Background: Computed tomography (CT) can provide critical information for diagnosis and is a prevalent and easy-to-use imaging test, but overtesting becomes a big probleｍ. The previous report showed 30-40% of abdominal CT scans were medically unnecessary. Therefore, head CT is a research topic in overtesting, and clinical predictive scores have been developed to avoid overtesting of head CT. Canadian CT Head Rule (CCHR) is a clinical predictive score for mild head trauma. It is a score for detecting patients who require neurosurgical intervention, but does not require neurosurgical intervention and does not require CT imaging. It is also useful for detecting over-diagnosis with a score that is also useful for detecting. However, 70% of head trauma patients have not been tested for CCHR, and it is known that CCHR is problematic in clinical practice. Japan has the most significant number of CTs per population in the world. There are no studies that have searched for the proportion of head CT performed properly using clinical prediction scores.

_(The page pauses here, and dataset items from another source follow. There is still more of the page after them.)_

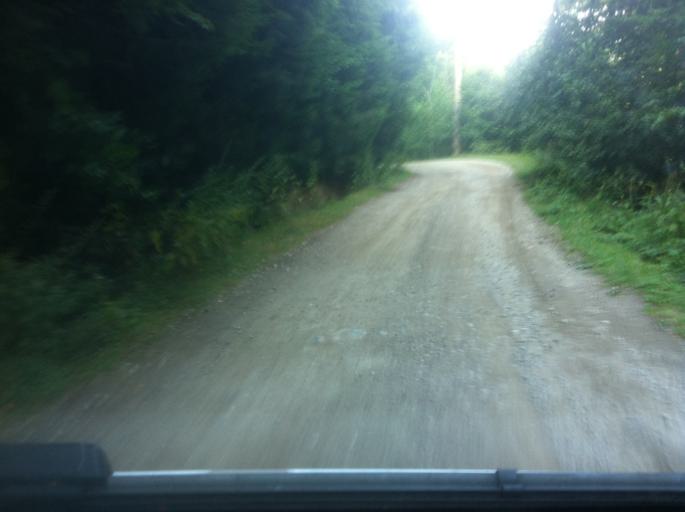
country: RO
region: Hunedoara
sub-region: Comuna Rau de Mori
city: Rau de Mori
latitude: 45.4391
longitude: 22.8920
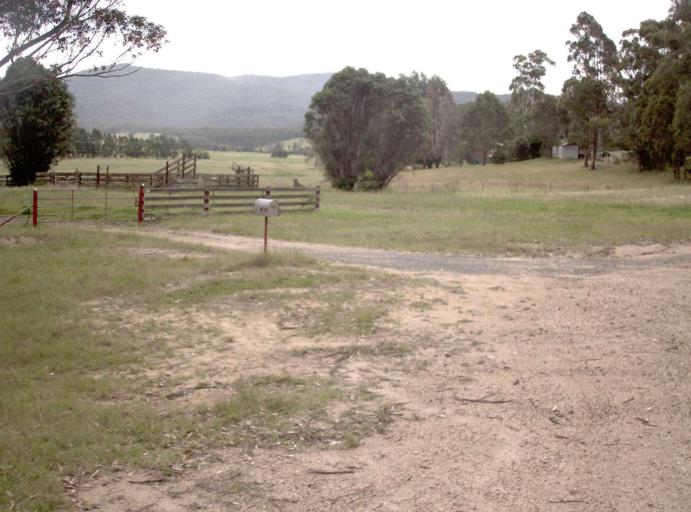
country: AU
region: New South Wales
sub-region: Bombala
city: Bombala
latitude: -37.4901
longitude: 149.1825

Methods: Our research proposal is to investigate how frequently is head CT scan ordered inappropriately for patients with a head injury in a Japanese hospital. All head CT orders for patients with a head injury in ED in Urasoe General Hospital from April 2019 to May 2019 were included. Exclusion criteria were patients who did not provide consent to participate in the study and on baseline anticoagulation/antiplatelet drugs.The primary outcome was the number of head CT ordered inappropriately among patients who were considered at low risk by standard rules. The secondary outcome was the CT scans rate for other body sites and physicians rate who ordered head CT scans (PGY 1, 2, or other).
Results: The median age was 41. The rate of CT scans for other sites was 22%. Overtesting rates of head CT with minor head injury were 86.7%(95%CI 0.7345-0.9412). Inappropriate CT scans rate in all head CT scans was 45.9%. Of the inappropriate CT scans, 48% were ordered by PGY1.
Conclusions: We show there is a high proportion of overtesting in CT scan use for patients with a minor head injury. Educational efforts for junior residents are needed to improve the value of care in the ER. Additional research is needed because there may be many potentially inappropriate tests.